The utilization of ML techniques demonstrated promising potential for exploration of information from “wide data”, where traditional statistics are not applicable. Referring to the long-term tracing medical datasets with small sample sizes and numerous variables, ML can be applied for classification tasks, such as disease diagnosis, evaluation of complication involvement, assessment of adverse outcomes, and prediction of prognosis and late sequelae automatically and efficiently. If so, the real-time classifiers can be embedded in electronic medical record system, and the given alert thresholds will flag the target events in time, triggering the instant surveillance or interventions. However, challenges that match the actual clinical situation, evaluate the actual benefits, and solve the actual problems still need to be concentrated on. Multidisciplinary cooperation from a panel including machine learning experts, traditional statisticians, rheumatologist, and obstetricians in this case manifests the positive energy.

5. Conclusions

The machine learning algorithms can be alternatives when the traditional statistical analysis is not applicable, and the utilization of ML models to predict outcomes of pregnancies involving SLE should be encouraged for providing another point of view, as well as a methodology to select influential variables.
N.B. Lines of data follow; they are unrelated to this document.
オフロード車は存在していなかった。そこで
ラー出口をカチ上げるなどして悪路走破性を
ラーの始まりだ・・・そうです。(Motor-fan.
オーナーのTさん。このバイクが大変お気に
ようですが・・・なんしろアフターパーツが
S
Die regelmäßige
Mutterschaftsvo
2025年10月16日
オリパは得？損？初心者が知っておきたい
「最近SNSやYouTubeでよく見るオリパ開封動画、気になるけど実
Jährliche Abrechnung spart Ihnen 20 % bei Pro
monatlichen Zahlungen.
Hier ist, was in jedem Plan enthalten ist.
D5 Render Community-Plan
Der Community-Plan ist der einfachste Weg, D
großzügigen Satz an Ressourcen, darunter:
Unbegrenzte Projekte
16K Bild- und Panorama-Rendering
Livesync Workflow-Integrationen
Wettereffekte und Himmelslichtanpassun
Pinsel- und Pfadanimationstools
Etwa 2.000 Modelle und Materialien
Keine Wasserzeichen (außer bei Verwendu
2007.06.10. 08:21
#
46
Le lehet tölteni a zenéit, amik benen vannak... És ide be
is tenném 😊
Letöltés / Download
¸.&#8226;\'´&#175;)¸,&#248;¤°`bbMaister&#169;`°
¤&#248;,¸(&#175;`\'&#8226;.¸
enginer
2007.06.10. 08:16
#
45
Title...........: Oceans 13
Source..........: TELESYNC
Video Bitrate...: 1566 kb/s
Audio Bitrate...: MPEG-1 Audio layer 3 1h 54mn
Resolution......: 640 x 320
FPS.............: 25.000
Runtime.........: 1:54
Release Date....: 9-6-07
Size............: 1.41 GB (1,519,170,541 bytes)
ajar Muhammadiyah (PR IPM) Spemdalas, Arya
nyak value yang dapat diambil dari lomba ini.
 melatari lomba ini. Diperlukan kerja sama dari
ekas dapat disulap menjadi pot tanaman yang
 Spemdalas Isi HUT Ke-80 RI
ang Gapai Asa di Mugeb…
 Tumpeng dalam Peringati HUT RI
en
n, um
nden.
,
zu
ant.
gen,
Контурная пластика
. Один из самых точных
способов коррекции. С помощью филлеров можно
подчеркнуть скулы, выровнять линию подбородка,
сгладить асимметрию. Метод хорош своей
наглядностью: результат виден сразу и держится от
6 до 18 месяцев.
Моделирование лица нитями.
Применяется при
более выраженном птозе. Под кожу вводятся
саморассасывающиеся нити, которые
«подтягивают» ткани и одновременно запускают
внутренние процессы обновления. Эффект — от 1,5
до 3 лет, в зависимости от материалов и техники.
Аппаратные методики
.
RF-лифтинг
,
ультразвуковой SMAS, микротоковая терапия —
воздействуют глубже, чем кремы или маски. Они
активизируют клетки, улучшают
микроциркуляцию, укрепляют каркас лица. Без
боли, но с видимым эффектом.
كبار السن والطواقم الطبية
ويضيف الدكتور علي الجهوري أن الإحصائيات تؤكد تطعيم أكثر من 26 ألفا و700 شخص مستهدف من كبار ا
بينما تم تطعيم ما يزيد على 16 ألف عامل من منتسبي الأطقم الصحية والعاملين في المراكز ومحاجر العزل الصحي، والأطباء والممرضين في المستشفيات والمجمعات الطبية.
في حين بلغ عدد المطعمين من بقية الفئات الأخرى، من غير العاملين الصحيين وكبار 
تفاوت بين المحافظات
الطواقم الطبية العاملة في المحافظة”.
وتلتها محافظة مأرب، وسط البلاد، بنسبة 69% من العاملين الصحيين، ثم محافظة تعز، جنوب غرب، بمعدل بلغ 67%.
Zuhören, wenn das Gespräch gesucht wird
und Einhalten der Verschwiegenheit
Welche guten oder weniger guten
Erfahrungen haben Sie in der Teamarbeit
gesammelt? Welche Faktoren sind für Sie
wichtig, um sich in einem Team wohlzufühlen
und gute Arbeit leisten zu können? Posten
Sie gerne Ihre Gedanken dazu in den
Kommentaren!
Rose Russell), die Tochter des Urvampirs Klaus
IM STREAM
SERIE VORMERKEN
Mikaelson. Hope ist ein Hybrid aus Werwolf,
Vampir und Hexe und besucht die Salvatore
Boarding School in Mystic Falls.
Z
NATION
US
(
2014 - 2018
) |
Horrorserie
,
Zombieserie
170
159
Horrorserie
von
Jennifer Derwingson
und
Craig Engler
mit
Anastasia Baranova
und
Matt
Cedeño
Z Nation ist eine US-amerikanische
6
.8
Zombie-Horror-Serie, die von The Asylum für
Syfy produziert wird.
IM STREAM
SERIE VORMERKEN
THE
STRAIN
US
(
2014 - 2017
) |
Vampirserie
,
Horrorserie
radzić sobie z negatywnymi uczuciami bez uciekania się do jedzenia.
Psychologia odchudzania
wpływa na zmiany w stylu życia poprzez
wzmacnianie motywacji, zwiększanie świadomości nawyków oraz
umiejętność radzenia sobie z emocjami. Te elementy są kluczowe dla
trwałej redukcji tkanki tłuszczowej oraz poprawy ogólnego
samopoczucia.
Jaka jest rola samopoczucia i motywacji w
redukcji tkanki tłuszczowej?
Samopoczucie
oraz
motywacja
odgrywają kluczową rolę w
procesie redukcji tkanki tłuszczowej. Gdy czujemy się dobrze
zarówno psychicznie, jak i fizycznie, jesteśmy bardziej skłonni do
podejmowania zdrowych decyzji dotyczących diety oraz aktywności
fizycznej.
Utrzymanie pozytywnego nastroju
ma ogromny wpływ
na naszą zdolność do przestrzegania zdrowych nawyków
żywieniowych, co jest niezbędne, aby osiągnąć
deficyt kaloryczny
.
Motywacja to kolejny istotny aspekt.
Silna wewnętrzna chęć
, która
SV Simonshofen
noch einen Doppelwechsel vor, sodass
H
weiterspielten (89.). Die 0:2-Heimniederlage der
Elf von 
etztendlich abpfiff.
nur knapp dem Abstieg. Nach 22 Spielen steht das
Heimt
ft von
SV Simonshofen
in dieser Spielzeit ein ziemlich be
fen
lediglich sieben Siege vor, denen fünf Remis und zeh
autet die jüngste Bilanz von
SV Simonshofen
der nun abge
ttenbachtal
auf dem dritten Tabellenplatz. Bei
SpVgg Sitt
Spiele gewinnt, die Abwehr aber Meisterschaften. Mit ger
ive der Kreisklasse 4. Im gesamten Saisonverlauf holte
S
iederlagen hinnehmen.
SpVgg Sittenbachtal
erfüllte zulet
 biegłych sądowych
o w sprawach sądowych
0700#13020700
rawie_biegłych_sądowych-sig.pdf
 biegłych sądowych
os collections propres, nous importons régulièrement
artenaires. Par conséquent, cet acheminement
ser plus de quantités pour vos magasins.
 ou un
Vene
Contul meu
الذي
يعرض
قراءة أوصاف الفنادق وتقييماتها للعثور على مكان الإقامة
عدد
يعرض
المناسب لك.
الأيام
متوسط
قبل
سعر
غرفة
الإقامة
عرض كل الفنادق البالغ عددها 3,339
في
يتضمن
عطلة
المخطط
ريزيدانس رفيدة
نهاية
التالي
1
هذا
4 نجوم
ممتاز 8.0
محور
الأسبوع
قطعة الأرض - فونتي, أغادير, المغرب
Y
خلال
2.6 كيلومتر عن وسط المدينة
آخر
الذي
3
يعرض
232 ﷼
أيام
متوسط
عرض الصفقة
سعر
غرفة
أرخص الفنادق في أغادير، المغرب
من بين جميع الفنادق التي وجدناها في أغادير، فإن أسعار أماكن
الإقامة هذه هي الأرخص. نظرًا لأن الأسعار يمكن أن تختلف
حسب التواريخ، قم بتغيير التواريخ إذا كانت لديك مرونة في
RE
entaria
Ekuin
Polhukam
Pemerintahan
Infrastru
ALT, GGT, Titer of ANA, TT, and Platelet are the significant predictive variables for adverse outcomes identified by both statistical analysis and feature selection process; The superior discriminative ability of the Random Forest classifier was testified by the results of ROC-AUC when applied to the current dataset regardless of missing rate; the surveillance of pregnancy outcomes should not be limited to the pre-pregnancy period; instead of that, both the rheumatologists and obstetricians should persist the risk assessment based on the accumulated information at least until the second trimester. The future work will focus on the real-time prediction models embedded in the electronic medical records system to alarm the adverse events in real time, which will hopefully benefit SLE women who are pregnant.